Oklahoma Lawmakers Urge New Review of Evidence Before Richard Glossip Is Executed for Murder

August 15, 2022

Dozens of state lawmakers in Oklahoma (several of whom support the death penalty) are urging the state to consider new evidence that might clear death row inmate Richard Glossip, who has been scheduled to be executed on September 22.

In a letter dated August 4, 61 state legislators urged Attorney General John O’Connor to join a request by Glossip for a new evidentiary hearing to look over some of the information compiled by national law firm Reed Smith that purports to show Glossip’s possible innocence.

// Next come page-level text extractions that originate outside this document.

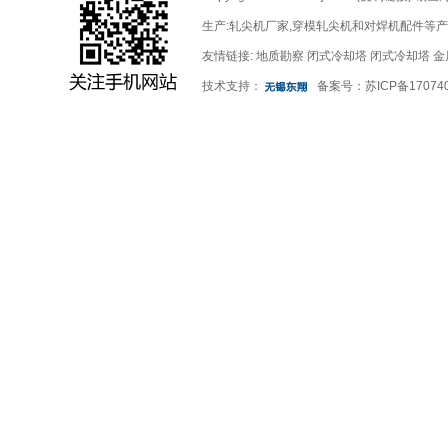
生产:
轧尖机厂家
,
穿模轧尖机
和
对焊机配件
等产
友情链接:
地质勘察
闭式冷却塔
闭式冷却塔
金
技术支持：
备案号：
苏ICP备17074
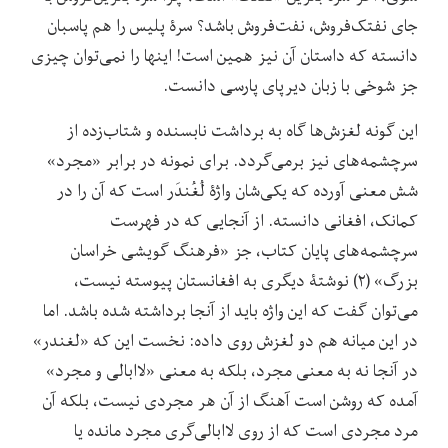
جای نفتک‌فروش، نفت‌فروش باشد؟ سرۀ پلیس را هم پاسبان
دانسته که داستان آن نیز همین است! اینها را نمی‌توان چیزی
جز شوخی با زبان دیرپای پارسی دانست.
این گونه لغزش‌ها گاه به برداشت نابسنده و شتاب‌زده از
سرچشمه‌های نیز برمی‌گردد. برای نمونه در برابر «مجرد»
شش معنی آورده که یکی‌شان واژۀ لُغُندَر است که آن را در
کمانک، افغانی دانسته. از آنجایی که در فهرست
سرچشمه‌های پایان کتاب، جز «فرهنگ گویشی خراسان
بزرگ» (۲) نوشتۀ دیگری به افغانستان پیوسته نیست،
می‌توان گفت که این واژه باید از آنجا برداشته شده باشد. اما
در این میانه هم دو لغزش روی داده: نخست این که «لغندر»
در آنجا نه به معنی مجرد، بلکه به معنی «لاابالی و مجرد»
آمده که روشن است آهنگ از آن هر مجردی نیست، بلکه آن
مرد مجردی است که از روی لاابالی‌گری مجرد مانده یا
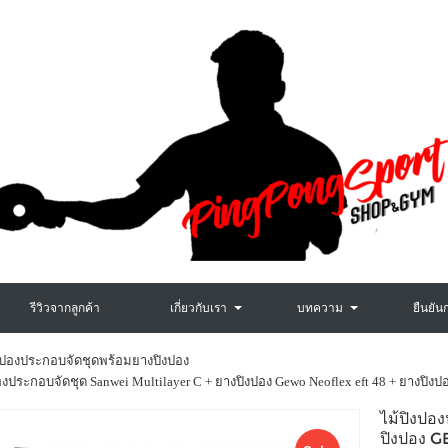
รีวิวจากลูกค้า
เกี่ยวกับเรา
บทความ
ยืนยัน
งปองประกอบจัดชุดพร้อมยางปิงปอง
องประกอบจัดชุด Sanwei Multilayer C + ยางปิงปอง Gewo Neoflex eft 48 + ยางปิงปอง
ไม้ปิงป
ปิงปอง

Glossip is on death row for the 1997 murder of Barry Van Treese. Glossip did not actually kill Van Treese himself. Rather he was convicted for allegedly masterminding a plan for Justin Sneed (who was 19 at the time) to kill Van Treese. Van Treese owned the hotel in Oklahoma City where the two men worked; Glossip was the manager and Sneed a maintenance man. Sneed claimed that Glossip pressured him and offered him money in return for the deed. Glossip would ultimately be convicted twice—the first conviction being tossed in 2001—and sent to death row almost entirely on Sneed’s claims. For his part, Sneed was spared the death sentence, accepted a plea deal, and sent to prison for life for beating Van Treese to death with a baseball bat.